PROVIDED MATERIAL
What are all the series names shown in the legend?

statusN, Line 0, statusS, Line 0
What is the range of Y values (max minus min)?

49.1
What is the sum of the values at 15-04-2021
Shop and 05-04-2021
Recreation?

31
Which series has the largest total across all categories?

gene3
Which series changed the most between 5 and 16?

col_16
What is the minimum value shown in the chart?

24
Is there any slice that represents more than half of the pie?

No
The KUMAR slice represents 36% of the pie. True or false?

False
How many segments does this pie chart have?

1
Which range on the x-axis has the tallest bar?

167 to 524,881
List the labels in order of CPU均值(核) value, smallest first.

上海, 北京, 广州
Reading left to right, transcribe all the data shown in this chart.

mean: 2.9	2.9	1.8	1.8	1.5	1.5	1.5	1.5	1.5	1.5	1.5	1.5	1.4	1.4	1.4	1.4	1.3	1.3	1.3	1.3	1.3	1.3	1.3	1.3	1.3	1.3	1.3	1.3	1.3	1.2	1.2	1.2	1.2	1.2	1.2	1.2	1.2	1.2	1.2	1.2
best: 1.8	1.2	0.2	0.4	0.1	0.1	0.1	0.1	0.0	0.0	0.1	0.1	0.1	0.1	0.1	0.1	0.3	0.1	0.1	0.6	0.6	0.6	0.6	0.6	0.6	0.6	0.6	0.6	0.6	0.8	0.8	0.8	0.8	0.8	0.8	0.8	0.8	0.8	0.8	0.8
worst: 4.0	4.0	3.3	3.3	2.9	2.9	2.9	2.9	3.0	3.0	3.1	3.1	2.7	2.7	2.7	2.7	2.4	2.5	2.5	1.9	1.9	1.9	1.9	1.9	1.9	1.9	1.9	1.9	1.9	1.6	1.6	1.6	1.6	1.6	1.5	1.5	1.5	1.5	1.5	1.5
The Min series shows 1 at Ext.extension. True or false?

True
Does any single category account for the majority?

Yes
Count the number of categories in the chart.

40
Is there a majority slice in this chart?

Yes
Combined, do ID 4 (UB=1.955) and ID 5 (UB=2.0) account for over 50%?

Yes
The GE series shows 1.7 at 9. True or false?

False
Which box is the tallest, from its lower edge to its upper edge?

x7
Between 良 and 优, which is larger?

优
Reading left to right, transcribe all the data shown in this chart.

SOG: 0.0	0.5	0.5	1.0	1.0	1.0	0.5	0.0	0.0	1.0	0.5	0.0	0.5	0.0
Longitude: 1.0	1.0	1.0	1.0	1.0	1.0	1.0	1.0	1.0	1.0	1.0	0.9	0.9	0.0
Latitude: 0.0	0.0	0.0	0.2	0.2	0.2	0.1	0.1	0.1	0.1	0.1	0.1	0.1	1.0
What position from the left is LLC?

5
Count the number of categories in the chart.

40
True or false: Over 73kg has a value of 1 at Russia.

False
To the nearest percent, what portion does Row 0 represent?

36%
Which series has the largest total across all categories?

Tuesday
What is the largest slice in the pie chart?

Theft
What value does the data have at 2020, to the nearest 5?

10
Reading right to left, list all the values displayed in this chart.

TASK BRIEF
Extract every item above word for word, keeping each line as it appears.

RESULT
What are all the series names shown in the legend?

statusN, Line 0, statusS, Line 0
What is the range of Y values (max minus min)?

49.1
What is the sum of the values at 15-04-2021
Shop and 05-04-2021
Recreation?

31
Which series has the largest total across all categories?

gene3
Which series changed the most between 5 and 16?

col_16
What is the minimum value shown in the chart?

24
Is there any slice that represents more than half of the pie?

No
The KUMAR slice represents 36% of the pie. True or false?

False
How many segments does this pie chart have?

1
Which range on the x-axis has the tallest bar?

167 to 524,881
List the labels in order of CPU均值(核) value, smallest first.

上海, 北京, 广州
Reading left to right, transcribe all the data shown in this chart.

mean: 2.9	2.9	1.8	1.8	1.5	1.5	1.5	1.5	1.5	1.5	1.5	1.5	1.4	1.4	1.4	1.4	1.3	1.3	1.3	1.3	1.3	1.3	1.3	1.3	1.3	1.3	1.3	1.3	1.3	1.2	1.2	1.2	1.2	1.2	1.2	1.2	1.2	1.2	1.2	1.2
best: 1.8	1.2	0.2	0.4	0.1	0.1	0.1	0.1	0.0	0.0	0.1	0.1	0.1	0.1	0.1	0.1	0.3	0.1	0.1	0.6	0.6	0.6	0.6	0.6	0.6	0.6	0.6	0.6	0.6	0.8	0.8	0.8	0.8	0.8	0.8	0.8	0.8	0.8	0.8	0.8
worst: 4.0	4.0	3.3	3.3	2.9	2.9	2.9	2.9	3.0	3.0	3.1	3.1	2.7	2.7	2.7	2.7	2.4	2.5	2.5	1.9	1.9	1.9	1.9	1.9	1.9	1.9	1.9	1.9	1.9	1.6	1.6	1.6	1.6	1.6	1.5	1.5	1.5	1.5	1.5	1.5
The Min series shows 1 at Ext.extension. True or false?

True
Does any single category account for the majority?

Yes
Count the number of categories in the chart.

40
Is there a majority slice in this chart?

Yes
Combined, do ID 4 (UB=1.955) and ID 5 (UB=2.0) account for over 50%?

Yes
The GE series shows 1.7 at 9. True or false?

False
Which box is the tallest, from its lower edge to its upper edge?

x7
Between 良 and 优, which is larger?

优
Reading left to right, transcribe all the data shown in this chart.

SOG: 0.0	0.5	0.5	1.0	1.0	1.0	0.5	0.0	0.0	1.0	0.5	0.0	0.5	0.0
Longitude: 1.0	1.0	1.0	1.0	1.0	1.0	1.0	1.0	1.0	1.0	1.0	0.9	0.9	0.0
Latitude: 0.0	0.0	0.0	0.2	0.2	0.2	0.1	0.1	0.1	0.1	0.1	0.1	0.1	1.0
What position from the left is LLC?

5
Count the number of categories in the chart.

40
True or false: Over 73kg has a value of 1 at Russia.

False
To the nearest percent, what portion does Row 0 represent?

36%
Which series has the largest total across all categories?

Tuesday
What is the largest slice in the pie chart?

Theft
What value does the data have at 2020, to the nearest 5?

10
Reading right to left, list all the values displayed in this chart.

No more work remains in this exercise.